Concernant l'Iran, l'administration Trump s'est retirée du Plan d'action global commun (JCPOA) en 2018, réimposant des sanctions. Cette politique visait à freiner le programme nucléaire iranien mais a été critiquée pour avoir accru les tensions. En 2026, l'Iran continue d'enrichir de l'uranium au-delà des limites du JCPOA, selon les rapports de l'AIEA.
Sur la Chine, Trump a lancé une guerre commerciale en 2018, imposant des droits de douane sur des milliards de dollars de marchandises chinoises. L'accord de phase un en 2020 exigeait que la Chine augmente ses achats de produits américains, mais la mise en œuvre a été partielle. Les relations restent tendues en raison de la technologie, des droits de l'homme et des déséquilibres commerciaux.
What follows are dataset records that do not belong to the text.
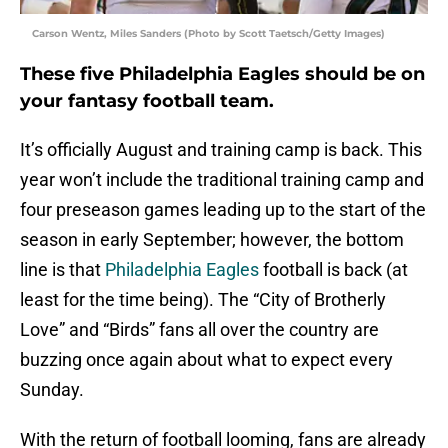
Carson Wentz, Miles Sanders (Photo by Scott Taetsch/Getty Images)
These five Philadelphia Eagles should be on
your fantasy football team.
It’s officially August and training camp is back. This
year won’t include the traditional training camp and
four preseason games leading up to the start of the
season in early September; however, the bottom
line is that
Philadelphia Eagles
football is back (at
least for the time being). The “City of Brotherly
Love” and “Birds” fans all over the country are
buzzing once again about what to expect every
Sunday.
With the return of football looming, fans are already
Avec le Canada, Trump a renégocié l'ALENA, aboutissant à l'AEUMC en 2020. L'accord a mis à jour les règles commerciales mais incluait des dispositions sur les produits laitiers et la fabrication automobile que le Canada a acceptées. Des droits de douane sur l'acier et l'aluminium canadiens ont également été imposés, puis levés en 2019. La relation reste complexe, avec des différends persistants sur le bois d'œuvre et les taxes sur les services numériques.